──────── INPUT DATA ────────
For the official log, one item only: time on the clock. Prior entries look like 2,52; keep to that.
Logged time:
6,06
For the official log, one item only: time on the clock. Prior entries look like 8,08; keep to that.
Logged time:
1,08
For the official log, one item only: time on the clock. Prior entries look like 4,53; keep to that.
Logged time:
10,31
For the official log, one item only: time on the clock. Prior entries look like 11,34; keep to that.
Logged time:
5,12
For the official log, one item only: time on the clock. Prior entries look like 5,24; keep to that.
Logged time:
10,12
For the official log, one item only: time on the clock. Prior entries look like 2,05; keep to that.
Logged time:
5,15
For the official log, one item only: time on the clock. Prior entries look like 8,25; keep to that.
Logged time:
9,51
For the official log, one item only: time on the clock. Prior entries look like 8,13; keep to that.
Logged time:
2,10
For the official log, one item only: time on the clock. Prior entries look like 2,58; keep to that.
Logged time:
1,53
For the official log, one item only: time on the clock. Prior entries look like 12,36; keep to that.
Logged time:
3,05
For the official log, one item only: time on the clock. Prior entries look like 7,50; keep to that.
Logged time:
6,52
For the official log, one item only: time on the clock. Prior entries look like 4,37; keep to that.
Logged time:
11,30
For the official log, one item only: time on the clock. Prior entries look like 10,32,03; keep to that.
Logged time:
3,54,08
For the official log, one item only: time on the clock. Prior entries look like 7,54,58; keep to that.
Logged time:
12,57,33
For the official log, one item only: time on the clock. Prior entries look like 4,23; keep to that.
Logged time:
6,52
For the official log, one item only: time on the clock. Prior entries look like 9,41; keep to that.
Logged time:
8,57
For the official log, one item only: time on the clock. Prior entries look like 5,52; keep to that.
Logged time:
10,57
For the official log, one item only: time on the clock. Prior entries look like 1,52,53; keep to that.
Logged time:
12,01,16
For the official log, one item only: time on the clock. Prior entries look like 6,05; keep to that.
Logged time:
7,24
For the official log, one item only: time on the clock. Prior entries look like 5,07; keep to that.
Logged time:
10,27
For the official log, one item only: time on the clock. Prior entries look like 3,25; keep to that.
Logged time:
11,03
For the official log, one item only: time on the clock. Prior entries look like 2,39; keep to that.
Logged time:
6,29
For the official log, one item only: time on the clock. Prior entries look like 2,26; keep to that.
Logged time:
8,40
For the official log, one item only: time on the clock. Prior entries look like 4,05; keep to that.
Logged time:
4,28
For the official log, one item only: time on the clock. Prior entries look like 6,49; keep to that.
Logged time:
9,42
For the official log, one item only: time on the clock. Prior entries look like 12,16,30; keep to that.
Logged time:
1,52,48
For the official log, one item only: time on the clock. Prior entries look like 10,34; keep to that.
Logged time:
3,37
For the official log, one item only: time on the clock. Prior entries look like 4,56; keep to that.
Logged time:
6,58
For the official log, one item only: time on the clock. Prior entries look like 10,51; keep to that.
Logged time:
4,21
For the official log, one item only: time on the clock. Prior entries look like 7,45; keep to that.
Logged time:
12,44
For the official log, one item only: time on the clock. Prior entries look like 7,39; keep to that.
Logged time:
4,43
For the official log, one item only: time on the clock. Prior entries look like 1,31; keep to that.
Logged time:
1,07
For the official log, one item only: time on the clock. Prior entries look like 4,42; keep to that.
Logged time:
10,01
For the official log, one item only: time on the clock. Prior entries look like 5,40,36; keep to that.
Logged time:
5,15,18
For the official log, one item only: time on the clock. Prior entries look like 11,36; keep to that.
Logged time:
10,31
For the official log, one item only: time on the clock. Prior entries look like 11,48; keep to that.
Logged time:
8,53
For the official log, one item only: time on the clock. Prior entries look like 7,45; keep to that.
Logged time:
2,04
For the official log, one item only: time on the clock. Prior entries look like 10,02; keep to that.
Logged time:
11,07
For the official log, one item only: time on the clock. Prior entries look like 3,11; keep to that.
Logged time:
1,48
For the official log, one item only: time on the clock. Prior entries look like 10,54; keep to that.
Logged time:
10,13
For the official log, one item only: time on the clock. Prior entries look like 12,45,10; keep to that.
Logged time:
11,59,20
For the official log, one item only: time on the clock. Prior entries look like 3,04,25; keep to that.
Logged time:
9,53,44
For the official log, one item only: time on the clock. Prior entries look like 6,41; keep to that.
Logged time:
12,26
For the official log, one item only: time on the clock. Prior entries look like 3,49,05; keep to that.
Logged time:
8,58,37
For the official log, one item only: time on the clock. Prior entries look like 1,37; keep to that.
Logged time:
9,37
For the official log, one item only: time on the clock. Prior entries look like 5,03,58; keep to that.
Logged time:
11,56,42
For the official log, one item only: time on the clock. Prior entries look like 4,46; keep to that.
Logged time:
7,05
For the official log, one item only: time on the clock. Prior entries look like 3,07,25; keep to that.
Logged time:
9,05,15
────────
Please put all of the entries above into a two-column CSV with the columns entry and time, one row per entry. Wrap each field in quotes and turn any line breaks inside a field into spaces.

entry,time
"For the official log, one item only: time on the clock. Prior entries look like 2,52; keep to that. Logged time:","6,06"
"For the official log, one item only: time on the clock. Prior entries look like 8,08; keep to that. Logged time:","1,08"
"For the official log, one item only: time on the clock. Prior entries look like 4,53; keep to that. Logged time:","10,31"
"For the official log, one item only: time on the clock. Prior entries look like 11,34; keep to that. Logged time:","5,12"
"For the official log, one item only: time on the clock. Prior entries look like 5,24; keep to that. Logged time:","10,12"
"For the official log, one item only: time on the clock. Prior entries look like 2,05; keep to that. Logged time:","5,15"
"For the official log, one item only: time on the clock. Prior entries look like 8,25; keep to that. Logged time:","9,51"
"For the official log, one item only: time on the clock. Prior entries look like 8,13; keep to that. Logged time:","2,10"
"For the official log, one item only: time on the clock. Prior entries look like 2,58; keep to that. Logged time:","1,53"
"For the official log, one item only: time on the clock. Prior entries look like 12,36; keep to that. Logged time:","3,05"
"For the official log, one item only: time on the clock. Prior entries look like 7,50; keep to that. Logged time:","6,52"
"For the official log, one item only: time on the clock. Prior entries look like 4,37; keep to that. Logged time:","11,30"
"For the official log, one item only: time on the clock. Prior entries look like 10,32,03; keep to that. Logged time:","3,54,08"
"For the official log, one item only: time on the clock. Prior entries look like 7,54,58; keep to that. Logged time:","12,57,33"
"For the official log, one item only: time on the clock. Prior entries look like 4,23; keep to that. Logged time:","6,52"
"For the official log, one item only: time on the clock. Prior entries look like 9,41; keep to that. Logged time:","8,57"
"For the official log, one item only: time on the clock. Prior entries look like 5,52; keep to that. Logged time:","10,57"
"For the official log, one item only: time on the clock. Prior entries look like 1,52,53; keep to that. Logged time:","12,01,16"
"For the official log, one item only: time on the clock. Prior entries look like 6,05; keep to that. Logged time:","7,24"
"For the official log, one item only: time on the clock. Prior entries look like 5,07; keep to that. Logged time:","10,27"
"For the official log, one item only: time on the clock. Prior entries look like 3,25; keep to that. Logged time:","11,03"
"For the official log, one item only: time on the clock. Prior entries look like 2,39; keep to that. Logged time:","6,29"
"For the official log, one item only: time on the clock. Prior entries look like 2,26; keep to that. Logged time:","8,40"
"For the official log, one item only: time on the clock. Prior entries look like 4,05; keep to that. Logged time:","4,28"
"For the official log, one item only: time on the clock. Prior entries look like 6,49; keep to that. Logged time:","9,42"
"For the official log, one item only: time on the clock. Prior entries look like 12,16,30; keep to that. Logged time:","1,52,48"
"For the official log, one item only: time on the clock. Prior entries look like 10,34; keep to that. Logged time:","3,37"
"For the official log, one item only: time on the clock. Prior entries look like 4,56; keep to that. Logged time:","6,58"
"For the official log, one item only: time on the clock. Prior entries look like 10,51; keep to that. Logged time:","4,21"
"For the official log, one item only: time on the clock. Prior entries look like 7,45; keep to that. Logged time:","12,44"
"For the official log, one item only: time on the clock. Prior entries look like 7,39; keep to that. Logged time:","4,43"
"For the official log, one item only: time on the clock. Prior entries look like 1,31; keep to that. Logged time:","1,07"
"For the official log, one item only: time on the clock. Prior entries look like 4,42; keep to that. Logged time:","10,01"
"For the official log, one item only: time on the clock. Prior entries look like 5,40,36; keep to that. Logged time:","5,15,18"
"For the official log, one item only: time on the clock. Prior entries look like 11,36; keep to that. Logged time:","10,31"
"For the official log, one item only: time on the clock. Prior entries look like 11,48; keep to that. Logged time:","8,53"
"For the official log, one item only: time on the clock. Prior entries look like 7,45; keep to that. Logged time:","2,04"
"For the official log, one item only: time on the clock. Prior entries look like 10,02; keep to that. Logged time:","11,07"
"For the official log, one item only: time on the clock. Prior entries look like 3,11; keep to that. Logged time:","1,48"
"For the official log, one item only: time on the clock. Prior entries look like 10,54; keep to that. Logged time:","10,13"
"For the official log, one item only: time on the clock. Prior entries look like 12,45,10; keep to that. Logged time:","11,59,20"
"For the official log, one item only: time on the clock. Prior entries look like 3,04,25; keep to that. Logged time:","9,53,44"
"For the official log, one item only: time on the clock. Prior entries look like 6,41; keep to that. Logged time:","12,26"
"For the official log, one item only: time on the clock. Prior entries look like 3,49,05; keep to that. Logged time:","8,58,37"
"For the official log, one item only: time on the clock. Prior entries look like 1,37; keep to that. Logged time:","9,37"
"For the official log, one item only: time on the clock. Prior entries look like 5,03,58; keep to that. Logged time:","11,56,42"
"For the official log, one item only: time on the clock. Prior entries look like 4,46; keep to that. Logged time:","7,05"
"For the official log, one item only: time on the clock. Prior entries look like 3,07,25; keep to that. Logged time:","9,05,15"